Overview
- Status: Proposed
- Owner: Philippine Government
- Locale: Makati and Taguig, Metro Manila
- Termini: TBA (Guadalupe); TBA (UpTown Bonifacio);
- Stations: 2

Service
- Type: Automated guideway transit (AGT)
- Operator: Infracorp
- Daily ridership: 60,000–100,000 (projected)

History
- Commenced: TBD
- Planned opening: TBD

Technical
- Line length: 1.87 km (1.16 mi)
- Character: Elevated

= SkyTrain (Metro Manila) =

Proposed automated people mover in Metro Manila, Philippines

SkyTrain is a proposed automated people mover line meant to serve the city of Makati and Bonifacio Global City area in Taguig, Metro Manila. Originally scheduled for completion in 2021, as of March 2022, construction has yet to begin.

== History ==
=== Development ===
Infracorp Development Inc., a subsidiary of Alliance Global Group of Andrew Tan submitted an unsolicited proposal to build a people mover system which will link the Fort Bonifacio area in Taguig and the Guadalupe MRT station in Makati on October 26, 2017 to the Department of Transportation (DOTr). The proposal was officially endorsed by the DOTr in May 2018 and Infracorp was given "original proponent status" by the government agency.

Following the DOTr's endorsement, the proposal is subject to review by the Investment Coordination Committee of the National Economic and Development Authority Board.

After Infracorp was given "original proponent status" over the SkyTrain project, the firm began looking for an operations and maintenance partner, as well as the technology supplier. By June 2018, Infracorp has already received bids from firms based in Austria, China, France, and Japan.
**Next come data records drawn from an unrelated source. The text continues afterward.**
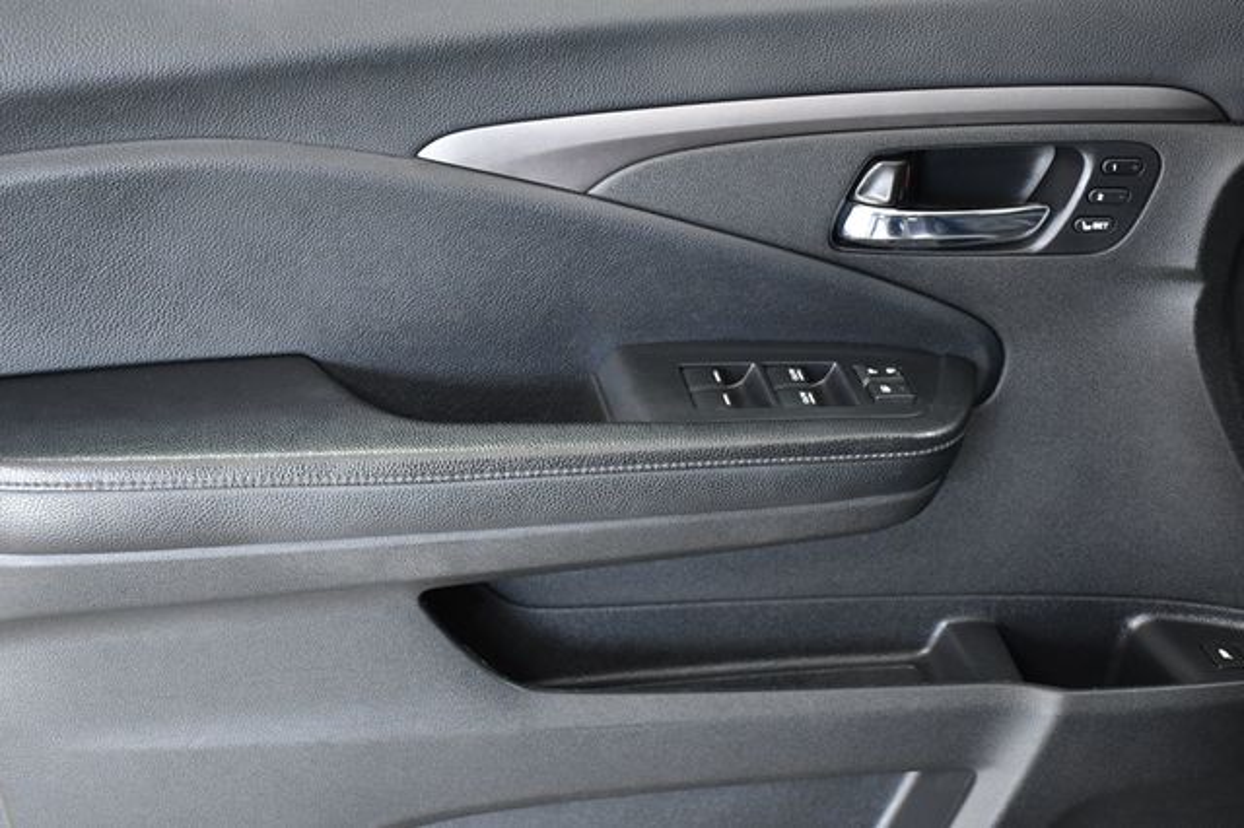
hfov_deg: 31.9
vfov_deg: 21.5
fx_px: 2176
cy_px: 414
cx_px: 622
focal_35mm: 63
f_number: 5
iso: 2500
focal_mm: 42
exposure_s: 1/100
The company is set to make a decision regarding SkyTrain's operations and maintenance partner, and technology supplier by the end of 2018.

=== Construction ===
The construction of the SkyTrain is projected to cost and is set to commence within the first half of 2019. Infracorp will construct the people mover line for two years and plans to make the SkyTrain operational by the end of 2021. Upon its completion, the SkyTrain's ownership will be transferred to the Philippine government but Infracorp shall be the sole operator of the people mover.

== Technology ==
The SkyTrain will use an automated cable-propelled people mover technology. While it is described in the media as a 'monorail', cable-propelled people movers are not part of that transit type. Renderings show the trains to be nearly identical to the ones used in the Leitner-Poma Minimetro system installed in Miami International Airport’s E-Train.

== Stations ==
The people mover will have two stations one in the Guadalupe area in Makati and another at the Uptown Bonifacio in Bonifacio Global City, Taguig. The whole line will be about 1.87 km.

== Ridership ==
The rail line is projected to have 60,000 to 100,000 daily ridership.

== Possible expansion ==
There are plans to expand the proposed rail line that will run from the Guadalupe area in Makati to Uptown Bonifacio area in Taguig. Any additional stations shall be included in a second or third phase of construction.

In February 2018, it was reported that Ayala Corporation is considering a partnership with Infracorp. Ayala reportedly plans to extend the SkyTrain to the Makati Central Business District or up to the Manila Light Rail Transit System Line 1 (LRT-1). However at that time, Ayala has not started formal talks with Infracorp or its parent company, Alliance Global Inc regarding the SkyTrain project. The expansion could benefit Ayala Corp's Circuit Makati in Makati and Arca South in Taguig.